Please identify every line in the material below that contains the string "sketchPlane", and copy each of those lines in full.

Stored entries
start
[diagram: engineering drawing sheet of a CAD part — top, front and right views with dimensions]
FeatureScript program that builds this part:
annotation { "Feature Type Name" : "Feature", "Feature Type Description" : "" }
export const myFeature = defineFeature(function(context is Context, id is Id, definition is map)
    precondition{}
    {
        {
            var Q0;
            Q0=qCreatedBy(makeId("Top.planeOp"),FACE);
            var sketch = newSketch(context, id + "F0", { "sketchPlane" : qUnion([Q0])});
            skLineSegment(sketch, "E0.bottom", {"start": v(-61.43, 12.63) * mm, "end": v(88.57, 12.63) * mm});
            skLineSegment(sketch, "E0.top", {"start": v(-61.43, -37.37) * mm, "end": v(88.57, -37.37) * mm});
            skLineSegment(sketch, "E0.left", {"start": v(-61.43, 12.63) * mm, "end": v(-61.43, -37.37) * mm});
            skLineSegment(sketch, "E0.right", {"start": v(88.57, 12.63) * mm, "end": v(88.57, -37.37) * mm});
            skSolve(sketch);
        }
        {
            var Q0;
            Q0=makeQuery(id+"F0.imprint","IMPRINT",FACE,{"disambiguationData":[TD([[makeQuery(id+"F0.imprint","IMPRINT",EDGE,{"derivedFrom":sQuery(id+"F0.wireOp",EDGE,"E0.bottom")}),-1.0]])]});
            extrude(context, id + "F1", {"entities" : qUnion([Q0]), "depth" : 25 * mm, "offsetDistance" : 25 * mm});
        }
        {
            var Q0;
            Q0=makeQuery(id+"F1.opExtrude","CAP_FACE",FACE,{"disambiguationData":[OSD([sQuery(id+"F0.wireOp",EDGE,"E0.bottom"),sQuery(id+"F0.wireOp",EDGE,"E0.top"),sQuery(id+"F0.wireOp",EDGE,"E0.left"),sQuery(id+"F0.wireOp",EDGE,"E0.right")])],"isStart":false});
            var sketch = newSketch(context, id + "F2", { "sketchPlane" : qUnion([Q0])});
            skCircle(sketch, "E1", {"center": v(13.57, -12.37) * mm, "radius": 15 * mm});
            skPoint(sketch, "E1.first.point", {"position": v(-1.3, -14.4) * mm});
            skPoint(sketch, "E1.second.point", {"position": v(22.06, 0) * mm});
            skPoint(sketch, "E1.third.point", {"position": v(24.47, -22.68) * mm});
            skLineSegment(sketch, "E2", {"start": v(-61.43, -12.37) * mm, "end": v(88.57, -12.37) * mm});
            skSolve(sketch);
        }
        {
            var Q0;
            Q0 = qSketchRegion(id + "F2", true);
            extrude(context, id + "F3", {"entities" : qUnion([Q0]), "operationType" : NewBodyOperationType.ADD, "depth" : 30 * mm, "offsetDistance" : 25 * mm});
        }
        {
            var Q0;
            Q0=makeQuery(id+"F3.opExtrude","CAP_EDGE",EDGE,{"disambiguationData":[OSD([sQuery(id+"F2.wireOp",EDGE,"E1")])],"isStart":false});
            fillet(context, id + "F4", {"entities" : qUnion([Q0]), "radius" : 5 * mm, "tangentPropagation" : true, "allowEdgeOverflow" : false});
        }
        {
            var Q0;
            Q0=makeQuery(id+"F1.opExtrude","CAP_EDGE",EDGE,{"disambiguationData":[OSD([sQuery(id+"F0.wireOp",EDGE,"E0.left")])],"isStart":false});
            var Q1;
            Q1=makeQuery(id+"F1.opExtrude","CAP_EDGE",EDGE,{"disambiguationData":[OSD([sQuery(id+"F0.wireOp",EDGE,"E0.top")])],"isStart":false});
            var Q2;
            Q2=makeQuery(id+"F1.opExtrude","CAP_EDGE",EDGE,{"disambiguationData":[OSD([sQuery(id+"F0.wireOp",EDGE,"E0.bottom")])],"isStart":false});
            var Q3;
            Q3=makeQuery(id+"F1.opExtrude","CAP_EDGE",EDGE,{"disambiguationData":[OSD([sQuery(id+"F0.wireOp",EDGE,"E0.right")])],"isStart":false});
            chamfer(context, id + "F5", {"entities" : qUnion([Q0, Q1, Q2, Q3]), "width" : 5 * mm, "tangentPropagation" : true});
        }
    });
end
#### [Task answer]
            var sketch = newSketch(context, id + "F0", { "sketchPlane" : qUnion([Q0])});
            var sketch = newSketch(context, id + "F2", { "sketchPlane" : qUnion([Q0])});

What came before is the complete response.